Starting this month academic advisers will receive feedback from students, who can evaluate their advisers with new follow-up assessments.

After advising appointments, students receive an email with a link to the assessment, which has several dozen questions. Once a month, the data is compiled and college deans disseminate it to the advisers.

“There really hasn’t been a structured mechanism for them to give feedback,” said vice provost Janet Anderson. “I would hope that students feel empowered to be able to share about their experiences with their adviser. It gives students a voice in the process.”

This initiative has spanned over three years and two USUSA officers.

Matt Ditto was the USUSA executive vice president in 2014-15, but he started as education senator in 2013-14. Now graduated, he said students wanted to be able to evaluate their advisers.

“I heard a lot of complaints from MyVoice, as well as within my own college,” Ditto said.

Adviser evaluations were something administrators wanted as well.

“I’ve always wanted to do that because I did that in my college, but really the impetus that pushed the process was USUSA — students asked,” Anderson said.

Once the initiative got to administrators in July, it started to come together. Part of the reason it took almost three years from start to finish was because Ditto and administrators wanted to “go about it the right way.”

“We didn’t want to put down the advisers — we wanted them to improve and get students some accountability on their side,” Ditto said.

Previously, each college had their own academic advising. Now, since July, this all falls under the umbrella of university advising. Each advising unit still remains separate with a core advising mission, since each college is unique, but university advising provides professional development opportunities for advisers.

The advisers themselves, however, have some concerns.

“Nobody really likes being critiqued,” said Thomas Buttars, executive vice president for USUSA. Buttars sat on the advising working group committee and was a proponent of getting the evaluations. “This is just really new for a lot of advisers. I think there are a couple colleges where potential raises are based on assessments.”

Advisers sometimes have to deliver hard messages to students — e.g. “you can’t graduate this semester,” “you don’t qualify for this scholarship,” “you have to get your GPA up if you want to keep your scholarship.” Anderson thinks this could be where the concern comes from, but she said data compilers will know that these instances can result in outliers.

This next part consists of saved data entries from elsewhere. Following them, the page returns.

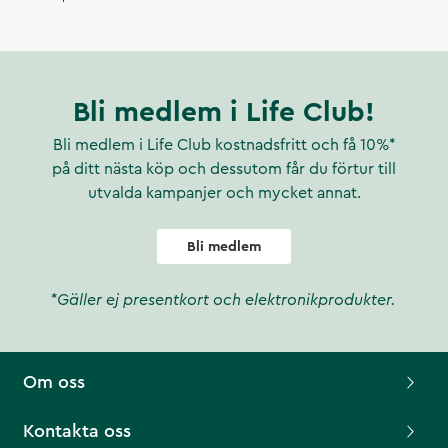
Bli medlem i Life Club!
Bli medlem i Life Club kostnadsfritt och få 10%*
på ditt nästa köp och dessutom får du förtur till
utvalda kampanjer och mycket annat.
Bli medlem
*Gäller ej presentkort och elektronikprodukter.
Om oss
Kontakta oss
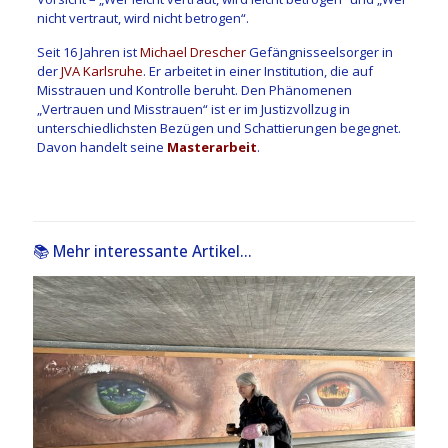
nicht vertraut, wird nicht betrogen“.
Seit 16 Jahren ist
Michael Drescher
Gefängnisseelsorger in
der
JVA Karlsruhe
. Er arbeitet in einer Institution, die auf
Misstrauen und Kontrolle beruht. Den Phänomenen
„Vertrauen und Misstrauen“ ist er im Justizvollzug in
unterschiedlichsten Bezügen und Schattierungen begegnet.
Davon handelt seine
Masterarbeit
.
📚 Mehr interessante Artikel...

“Many advisers have never been evaluated before by students. It just makes people uncomfortable. It makes them feel insecure because it could impact their job or their raise,” Anderson said. “They don’t know what students are going to say. … Students tell you what they think.”

Students are frank, Anderson said, but they can be sincere in the compliments.

While Buttars has been the highly involved in the process of getting the evaluations, he credits Matt Ditto with the idea.

“He was the one that made the initiative and got it to the starting line with administrators, and I was able to hit the ground running because of the effort that he put in,” Buttars said. “Sometimes it’s hard to get these initiatives running because you don’t know what channels you have to go through to get it started.”

Anderson thinks most students will be complimentary of their advisers, and once the advisers realize that they will not be as concerned.

“These people are underpaid, overworked, and they need some rewards. It’s a thankless job, and they need a way to be recognized,” Anderson said.